— WHAT YOU SHOULD DO —
Retype each record below word for word. Leave the pictures out.

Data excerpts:
- Opening Delimiter -

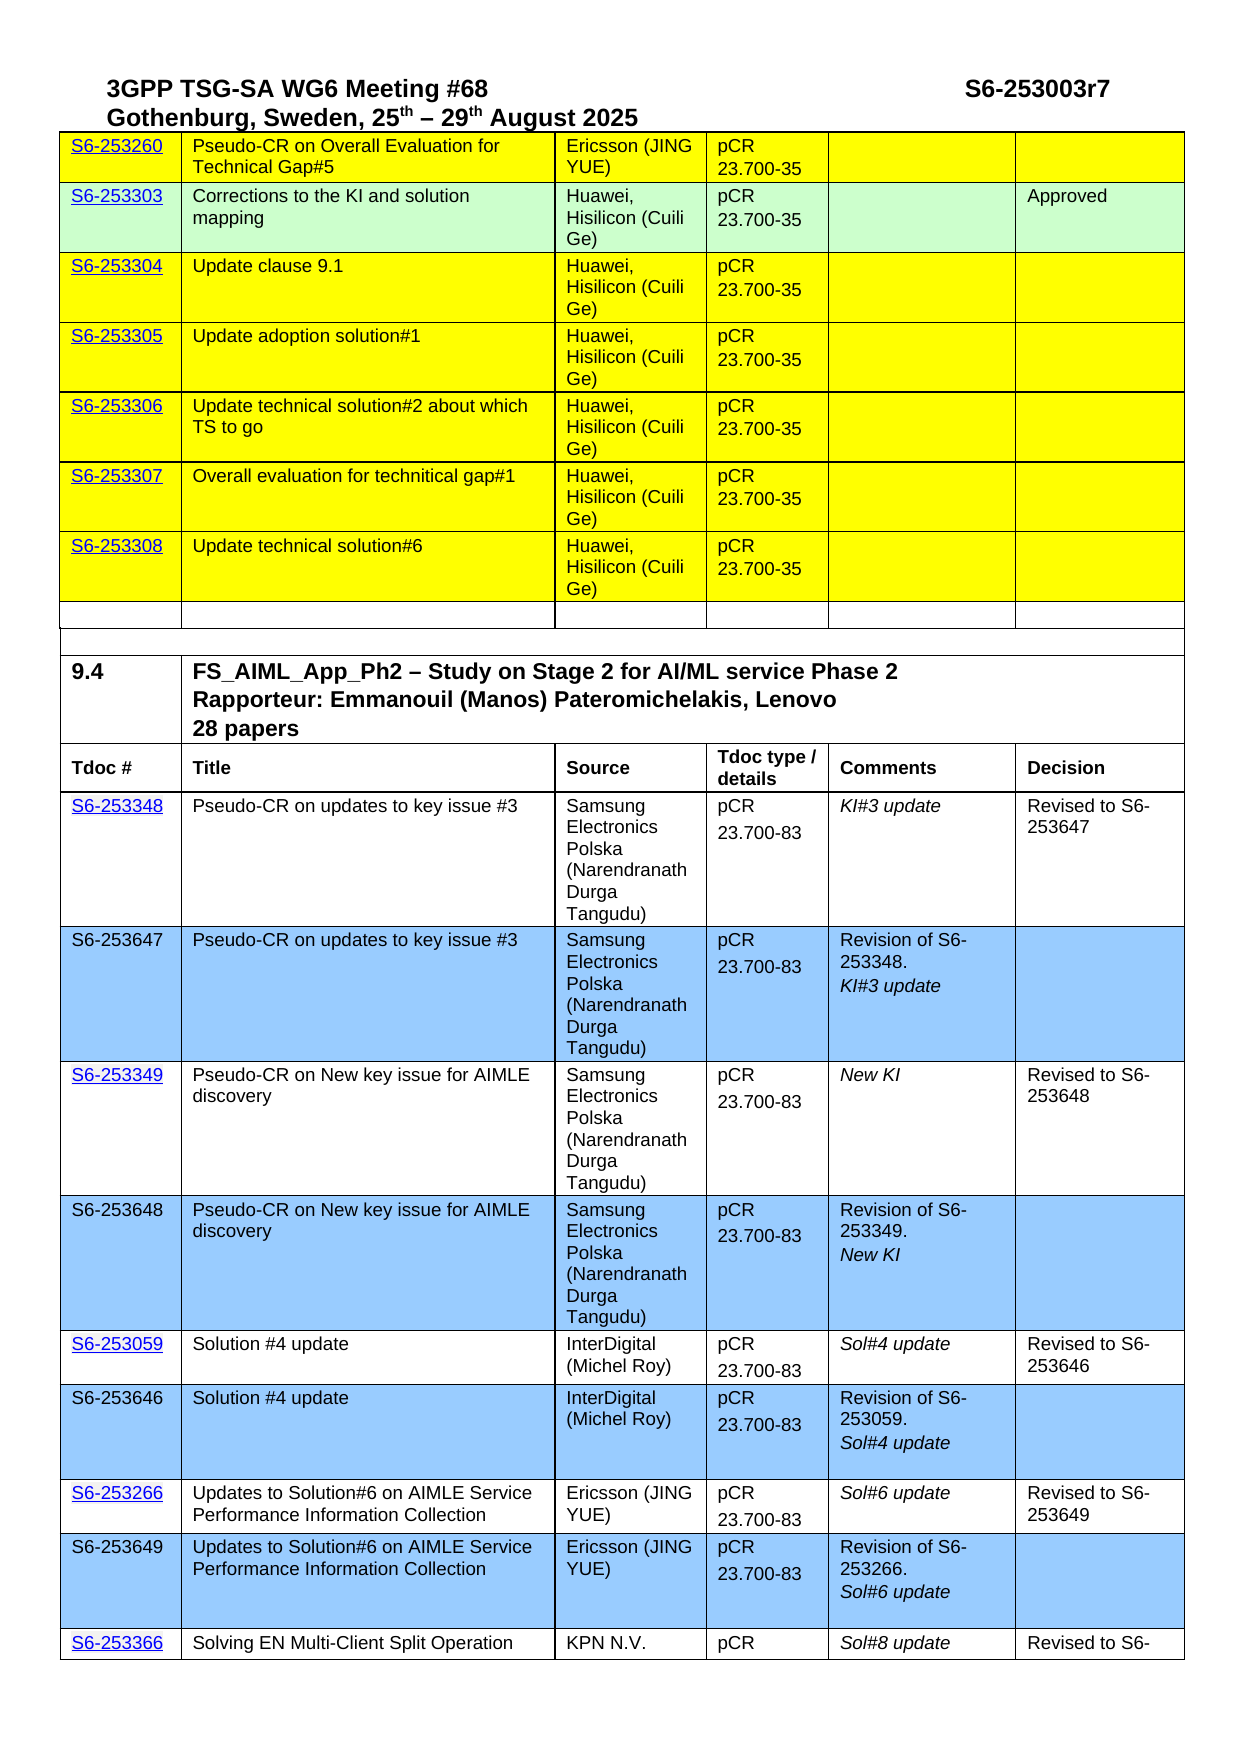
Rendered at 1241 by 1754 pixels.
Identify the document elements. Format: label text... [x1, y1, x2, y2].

table_cell KI#3 update [829, 793, 1015, 926]
table_cell [829, 183, 1015, 252]
table_cell [829, 323, 1015, 391]
table_cell Huawei, Hisilicon (Cuili Ge) [556, 393, 706, 461]
table_cell Tdoc # [61, 744, 181, 791]
table_cell Huawei, Hisilicon (Cuili Ge) [556, 532, 706, 601]
table_cell Huawei, Hisilicon (Cuili Ge) [556, 253, 706, 322]
table_cell Revision of S6-253348. KI#3 update [829, 927, 1015, 1061]
table_cell Comments [829, 744, 1015, 791]
table_cell Revised to S6-253649 [1016, 1480, 1184, 1533]
table_cell New KI [829, 1062, 1015, 1195]
table_cell Ericsson (JING YUE) [556, 133, 706, 182]
table_cell Pseudo-CR on Overall Evaluation for Technical Gap#5 [182, 133, 554, 182]
table_cell Samsung Electronics Polska (Narendranath Durga Tangudu) [556, 927, 706, 1061]
table_cell [556, 602, 706, 628]
table_cell Samsung Electronics Polska (Narendranath Durga Tangudu) [556, 793, 706, 926]
table_cell S6-253646 [61, 1385, 181, 1479]
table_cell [182, 1629, 554, 1659]
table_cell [556, 1629, 706, 1659]
table_cell pCR 23.700-83 [707, 1629, 828, 1659]
table_cell Huawei, Hisilicon (Cuili Ge) [556, 463, 706, 531]
table_cell Revision of S6-253059. Sol#4 update [829, 1385, 1015, 1479]
table_cell [1016, 133, 1184, 182]
table_cell Huawei, Hisilicon (Cuili Ge) [556, 183, 706, 252]
table_cell pCR 23.700-35 [707, 133, 828, 182]
table_cell S6-253307 [60, 463, 181, 531]
table_cell Revised to S6-253646 [1016, 1331, 1184, 1383]
table_cell [1016, 1534, 1184, 1628]
table_cell [829, 133, 1015, 182]
table_cell [829, 393, 1015, 461]
table_cell [1016, 927, 1184, 1061]
table_cell S6-253306 [60, 393, 181, 461]
table_cell S6-253266 [61, 1480, 181, 1533]
table_cell Ericsson (JING YUE) [556, 1534, 706, 1628]
table_cell pCR 23.700-35 [707, 183, 828, 252]
table_cell pCR 23.700-83 [707, 1331, 828, 1383]
table_cell Decision [1016, 744, 1184, 791]
table_cell Sol#6 update [829, 1480, 1015, 1533]
table_cell pCR 23.700-35 [707, 323, 828, 391]
table_cell Pseudo-CR on New key issue for AIMLE discovery [182, 1062, 554, 1195]
table_cell S6-253366 [61, 1629, 181, 1659]
table_cell [1016, 1196, 1184, 1330]
table_cell pCR 23.700-83 [707, 1385, 828, 1479]
table_cell pCR 23.700-35 [707, 253, 828, 322]
table_cell Updates to Solution#6 on AIMLE Service Performance Information Collection [182, 1534, 554, 1628]
table_cell pCR 23.700-83 [707, 793, 828, 926]
table_cell [1016, 1385, 1184, 1479]
table_cell pCR 23.700-35 [707, 463, 828, 531]
table_cell [829, 463, 1015, 531]
table_cell InterDigital (Michel Roy) [556, 1331, 706, 1383]
table_cell Solution #4 update [182, 1385, 554, 1479]
table_cell [829, 602, 1015, 628]
table_cell Solution #4 update [182, 1331, 554, 1383]
table_cell [1016, 393, 1184, 461]
table_cell [1016, 532, 1184, 601]
table_cell Huawei, Hisilicon (Cuili Ge) [556, 323, 706, 391]
table_cell pCR 23.700-83 [707, 927, 828, 1061]
table_cell Update clause 9.1 [182, 253, 554, 322]
table_cell Update technical solution#6 [182, 532, 554, 601]
table_cell S6-253348 [61, 793, 181, 926]
table_cell S6-253260 [60, 133, 181, 182]
table_cell Sol#8 update [829, 1629, 1015, 1659]
table_cell FS_AIML_App_Ph2 – Study on Stage 2 for AI/ML service Phase 2 Rapporteur: Emmanouil (Manos) Pateromichelakis, Lenovo 28 papers [182, 656, 1184, 743]
table_cell S6-253304 [60, 253, 181, 322]
table_cell Title [182, 744, 554, 791]
table_cell Approved [1016, 183, 1184, 252]
table_cell pCR 23.700-83 [707, 1062, 828, 1195]
table_cell S6-253647 [61, 927, 181, 1061]
table_cell Corrections to the KI and solution mapping [182, 183, 554, 252]
table_cell Update technical solution#2 about which TS to go [182, 393, 554, 461]
table_cell [182, 602, 554, 628]
table_cell [829, 532, 1015, 601]
table_cell Revised to S6-253648 [1016, 1062, 1184, 1195]
table_cell [707, 602, 828, 628]
table_cell Overall evaluation for technitical gap#1 [182, 463, 554, 531]
table_cell S6-253303 [60, 183, 181, 252]
table_cell Revision of S6-253349. New KI [829, 1196, 1015, 1330]
table_cell Revision of S6-253266. Sol#6 update [829, 1534, 1015, 1628]
table_cell pCR 23.700-35 [707, 532, 828, 601]
table_cell Source [556, 744, 706, 791]
table_cell S6-253648 [61, 1196, 181, 1330]
table_cell pCR 23.700-83 [707, 1196, 828, 1330]
table_cell Pseudo-CR on New key issue for AIMLE discovery [182, 1196, 554, 1330]
table_cell Sol#4 update [829, 1331, 1015, 1383]
table_cell Pseudo-CR on updates to key issue #3 [182, 927, 554, 1061]
table_cell S6-253349 [61, 1062, 181, 1195]
table_cell [60, 602, 181, 628]
table_cell [1016, 323, 1184, 391]
table_cell Samsung Electronics Polska (Narendranath Durga Tangudu) [556, 1062, 706, 1195]
table_cell S6-253059 [61, 1331, 181, 1383]
table_cell [829, 253, 1015, 322]
table_cell S6-253649 [61, 1534, 181, 1628]
table_cell [61, 629, 1184, 655]
table_cell S6-253305 [60, 323, 181, 391]
table_cell [1016, 602, 1184, 628]
table_cell Updates to Solution#6 on AIMLE Service Performance Information Collection [182, 1480, 554, 1533]
table_cell Pseudo-CR on updates to key issue #3 [182, 793, 554, 926]
table_cell [1016, 253, 1184, 322]
table_cell pCR 23.700-83 [707, 1480, 828, 1533]
table_cell Tdoc type / details [707, 744, 828, 791]
table_cell S6-253308 [60, 532, 181, 601]
table_cell Samsung Electronics Polska (Narendranath Durga Tangudu) [556, 1196, 706, 1330]
table_cell InterDigital (Michel Roy) [556, 1385, 706, 1479]
table_cell Update adoption solution#1 [182, 323, 554, 391]
table_cell 9.4 [61, 656, 181, 743]
table_cell pCR 23.700-35 [707, 393, 828, 461]
table_cell Revised to S6-253647 [1016, 793, 1184, 926]
table_cell [1016, 463, 1184, 531]
table_cell pCR 23.700-83 [707, 1534, 828, 1628]
table_cell Ericsson (JING YUE) [556, 1480, 706, 1533]
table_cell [1016, 1629, 1184, 1659]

- Closing Delimiter -

— SOLVED EXERCISE —
Rendered at 1241 by 1754 pixels.
Identify the document elements. Format: label text... [x1, y1, x2, y2].

table_cell KI#3 update [829, 793, 1015, 926]
table_cell [829, 183, 1015, 252]
table_cell [829, 323, 1015, 391]
table_cell Huawei, Hisilicon (Cuili Ge) [556, 393, 706, 461]
table_cell Tdoc # [61, 744, 181, 791]
table_cell Huawei, Hisilicon (Cuili Ge) [556, 532, 706, 601]
table_cell Huawei, Hisilicon (Cuili Ge) [556, 253, 706, 322]
table_cell Revision of S6-253348. KI#3 update [829, 927, 1015, 1061]
table_cell Comments [829, 744, 1015, 791]
table_cell Revised to S6-253649 [1016, 1480, 1184, 1533]
table_cell New KI [829, 1062, 1015, 1195]
table_cell Ericsson (JING YUE) [556, 133, 706, 182]
table_cell Pseudo-CR on Overall Evaluation for Technical Gap#5 [182, 133, 554, 182]
table_cell Samsung Electronics Polska (Narendranath Durga Tangudu) [556, 927, 706, 1061]
table_cell [556, 602, 706, 628]
table_cell Samsung Electronics Polska (Narendranath Durga Tangudu) [556, 793, 706, 926]
table_cell S6-253646 [61, 1385, 181, 1479]
table_cell [182, 1629, 554, 1659]
table_cell [556, 1629, 706, 1659]
table_cell pCR 23.700-83 [707, 1629, 828, 1659]
table_cell Huawei, Hisilicon (Cuili Ge) [556, 463, 706, 531]
table_cell Revision of S6-253059. Sol#4 update [829, 1385, 1015, 1479]
table_cell [1016, 133, 1184, 182]
table_cell Huawei, Hisilicon (Cuili Ge) [556, 183, 706, 252]
table_cell pCR 23.700-35 [707, 133, 828, 182]
table_cell S6-253307 [60, 463, 181, 531]
table_cell Revised to S6-253646 [1016, 1331, 1184, 1383]
table_cell [1016, 1534, 1184, 1628]
table_cell [829, 133, 1015, 182]
table_cell [829, 393, 1015, 461]
table_cell [1016, 927, 1184, 1061]
table_cell S6-253306 [60, 393, 181, 461]
table_cell S6-253266 [61, 1480, 181, 1533]
table_cell Ericsson (JING YUE) [556, 1534, 706, 1628]
table_cell pCR 23.700-35 [707, 183, 828, 252]
table_cell pCR 23.700-83 [707, 1331, 828, 1383]
table_cell Decision [1016, 744, 1184, 791]
table_cell Sol#6 update [829, 1480, 1015, 1533]
table_cell pCR 23.700-35 [707, 323, 828, 391]
table_cell Pseudo-CR on New key issue for AIMLE discovery [182, 1062, 554, 1195]
table_cell S6-253366 [61, 1629, 181, 1659]
table_cell [1016, 1196, 1184, 1330]
table_cell pCR 23.700-83 [707, 1385, 828, 1479]
table_cell pCR 23.700-35 [707, 253, 828, 322]
table_cell Updates to Solution#6 on AIMLE Service Performance Information Collection [182, 1534, 554, 1628]
table_cell pCR 23.700-83 [707, 793, 828, 926]
table_cell [1016, 1385, 1184, 1479]
table_cell pCR 23.700-35 [707, 463, 828, 531]
table_cell [829, 463, 1015, 531]
table_cell InterDigital (Michel Roy) [556, 1331, 706, 1383]
table_cell Solution #4 update [182, 1385, 554, 1479]
table_cell [829, 602, 1015, 628]
table_cell Solution #4 update [182, 1331, 554, 1383]
table_cell [1016, 393, 1184, 461]
table_cell [1016, 532, 1184, 601]
table_cell Huawei, Hisilicon (Cuili Ge) [556, 323, 706, 391]
table_cell pCR 23.700-83 [707, 927, 828, 1061]
table_cell Update clause 9.1 [182, 253, 554, 322]
table_cell Update technical solution#6 [182, 532, 554, 601]
table_cell S6-253348 [61, 793, 181, 926]
table_cell S6-253260 [60, 133, 181, 182]
table_cell Sol#8 update [829, 1629, 1015, 1659]
table_cell FS_AIML_App_Ph2 – Study on Stage 2 for AI/ML service Phase 2 Rapporteur: Emmanouil (Manos) Pateromichelakis, Lenovo 28 papers [182, 656, 1184, 743]
table_cell S6-253304 [60, 253, 181, 322]
table_cell Title [182, 744, 554, 791]
table_cell Approved [1016, 183, 1184, 252]
table_cell pCR 23.700-83 [707, 1062, 828, 1195]
table_cell S6-253647 [61, 927, 181, 1061]
table_cell Corrections to the KI and solution mapping [182, 183, 554, 252]
table_cell Update technical solution#2 about which TS to go [182, 393, 554, 461]
table_cell [182, 602, 554, 628]
table_cell [829, 532, 1015, 601]
table_cell Revised to S6-253648 [1016, 1062, 1184, 1195]
table_cell [707, 602, 828, 628]
table_cell Overall evaluation for technitical gap#1 [182, 463, 554, 531]
table_cell S6-253303 [60, 183, 181, 252]
table_cell Revision of S6-253349. New KI [829, 1196, 1015, 1330]
table_cell Revision of S6-253266. Sol#6 update [829, 1534, 1015, 1628]
table_cell pCR 23.700-35 [707, 532, 828, 601]
table_cell Source [556, 744, 706, 791]
table_cell S6-253648 [61, 1196, 181, 1330]
table_cell pCR 23.700-83 [707, 1196, 828, 1330]
table_cell Pseudo-CR on New key issue for AIMLE discovery [182, 1196, 554, 1330]
table_cell Sol#4 update [829, 1331, 1015, 1383]
table_cell Pseudo-CR on updates to key issue #3 [182, 927, 554, 1061]
table_cell S6-253349 [61, 1062, 181, 1195]
table_cell [60, 602, 181, 628]
table_cell [1016, 323, 1184, 391]
table_cell Samsung Electronics Polska (Narendranath Durga Tangudu) [556, 1062, 706, 1195]
table_cell S6-253059 [61, 1331, 181, 1383]
table_cell [829, 253, 1015, 322]
table_cell S6-253649 [61, 1534, 181, 1628]
table_cell [61, 629, 1184, 655]
table_cell S6-253305 [60, 323, 181, 391]
table_cell [1016, 602, 1184, 628]
table_cell Updates to Solution#6 on AIMLE Service Performance Information Collection [182, 1480, 554, 1533]
table_cell Pseudo-CR on updates to key issue #3 [182, 793, 554, 926]
table_cell [1016, 253, 1184, 322]
table_cell pCR 23.700-83 [707, 1480, 828, 1533]
table_cell Tdoc type / details [707, 744, 828, 791]
table_cell S6-253308 [60, 532, 181, 601]
table_cell Samsung Electronics Polska (Narendranath Durga Tangudu) [556, 1196, 706, 1330]
table_cell InterDigital (Michel Roy) [556, 1385, 706, 1479]
table_cell Update adoption solution#1 [182, 323, 554, 391]
table_cell 9.4 [61, 656, 181, 743]
table_cell pCR 23.700-35 [707, 393, 828, 461]
table_cell Revised to S6-253647 [1016, 793, 1184, 926]
table_cell [1016, 463, 1184, 531]
table_cell pCR 23.700-83 [707, 1534, 828, 1628]
table_cell Ericsson (JING YUE) [556, 1480, 706, 1533]
table_cell [1016, 1629, 1184, 1659]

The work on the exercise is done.